AB–ABD Arasında Tarife Krizi Derinleşiyor: 100 Milyar Euroluk Misilleme Hazırlığı
Avrupa Birliği, ABD Başkanı Donald Trump’ın 1 Ağustos itibarıyla birliğin ihracatına yönelik gümrük tarifesi tehdidine karşı “hızlı misilleme paketi” hazırlıyor. Bloomberg’in ulaştığı AB kaynaklarına göre, yaklaşık 100 milyar euro (117 milyar dolar) değerindeki Amerikan ürünlerine %30 oranında gümrük vergisi getirilmeye hazırlanılıyor.
Görüşmelerin tıkanması ve Trump’ın restini çekmesi hâlinde, AB’nin hazırda tuttuğu iki büyük tarife listesi tek pakette birleştirilecek. Bu listeler, hâlihazırda uygulanmakta olan 21 milyar euroluk tarife paketi ile daha önce askıya alınmış olan 72 milyar euroluk yeni önlemleri içeriyor.

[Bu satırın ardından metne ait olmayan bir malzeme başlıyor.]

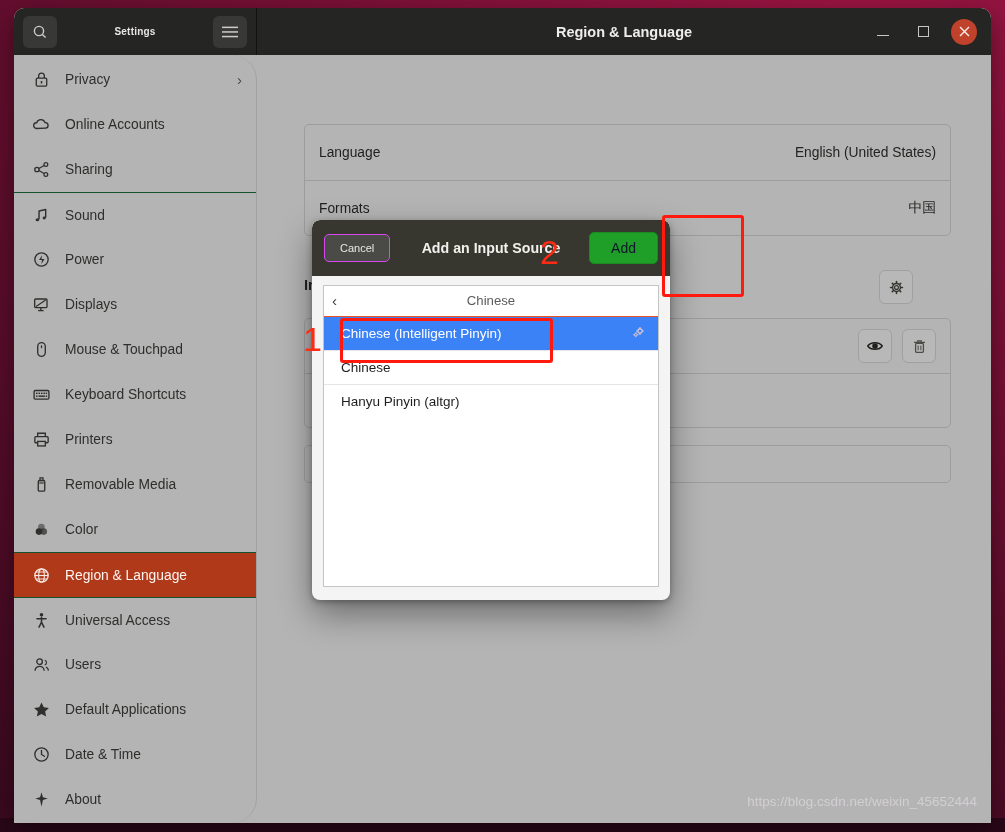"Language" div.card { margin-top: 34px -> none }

Boeing, Otomobil ve Burbon Gibi Semboller Hedefte
Misilleme paketinde Boeing uçakları, ABD yapımı otomobiller, endüstriyel makineler ve burbon viski gibi sembolik ürünlerin öne çıktığı bildiriliyor. Bu ürünler, hem siyasi baskı gücü yüksek hem de yüksek katma değerli oldukları için Washington’a yönelik en sert ekonomik yanıt niteliğinde.

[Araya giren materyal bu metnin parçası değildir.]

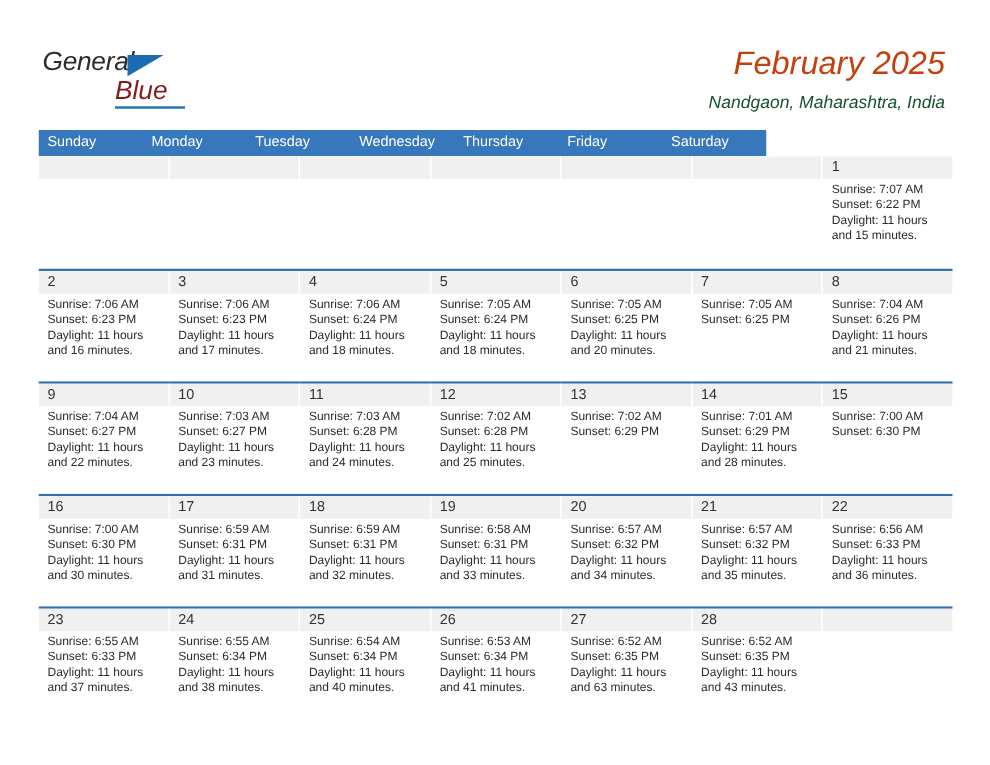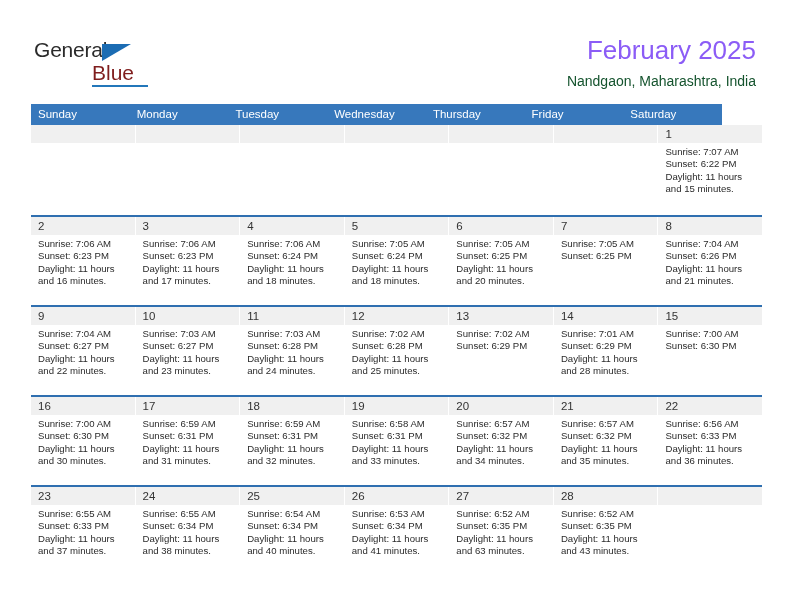"General" .header { font-style: none -> italic }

Avrupa Komisyonu Sözcüsü yaptığı açıklamada, “AB, orantılı ve meşru adımlarla karşılık vermeye hazırdır” diyerek Brüksel’in bu hamleyi sadece ekonomik değil, ilkesel bir savunma refleksi olarak gördüğünü belirtti.
Ticaret Hacminde Risk: Transatlantik Gerilim 200 Milyar Euroyu Etkileyebilir
AB ile ABD arasındaki toplam ticaret hacmi 2024 sonunda 800 milyar euroyu aşarken, bu tarz yüksek oranlı tarifeler iki taraf arasında en az 200 milyar euroluk riskli mal grubunu doğrudan etkileyebilir. Otomotiv, havacılık ve alkollü içecekler gibi sektörlerin önümüzdeki 3–6 aylık dönem için belirsizlikle boğuşması bekleniyor.
Trump’ın tarifeleri iç siyasette “ulusal çıkarları koruma” söylemiyle pazarlarken, AB ise bu girişimi doğrudan “korumacı saldırı” olarak yorumluyor.
BS EKONOMİ NOTU:
Avrupa’nın Trump’a karşı hazırladığı bu misilleme paketi, sadece ticari bir adım değil; küresel tedarik zincirleri, yatırım akışları ve kur savaşları açısından yeni bir dönemin sinyalidir.
Boeing gibi büyük sanayi şirketlerinin doğrudan hedef alınması, ABD’nin sanayi ihracatına vurulacak stratejik bir darbedir. Otomotiv ve havacılıkta AB merkezli üreticilerin lehine yeni fiyat avantajları yaratabilir.
Tarife savaşı, aynı zamanda dolar-euro paritesinde oynaklık yaratabilir ve Avrupa Merkez Bankası’nın faiz patikası üzerinde dolaylı baskı oluşturabilir.
Özellikle Fransa ve Almanya, kendi iç pazarlarını koruma refleksiyle Trump’a karşı net pozisyon alırken, bu süreç seçim dönemine giren ABD’de Trump’ın ekonomik gücünü sınama fırsatına da dönüşebilir.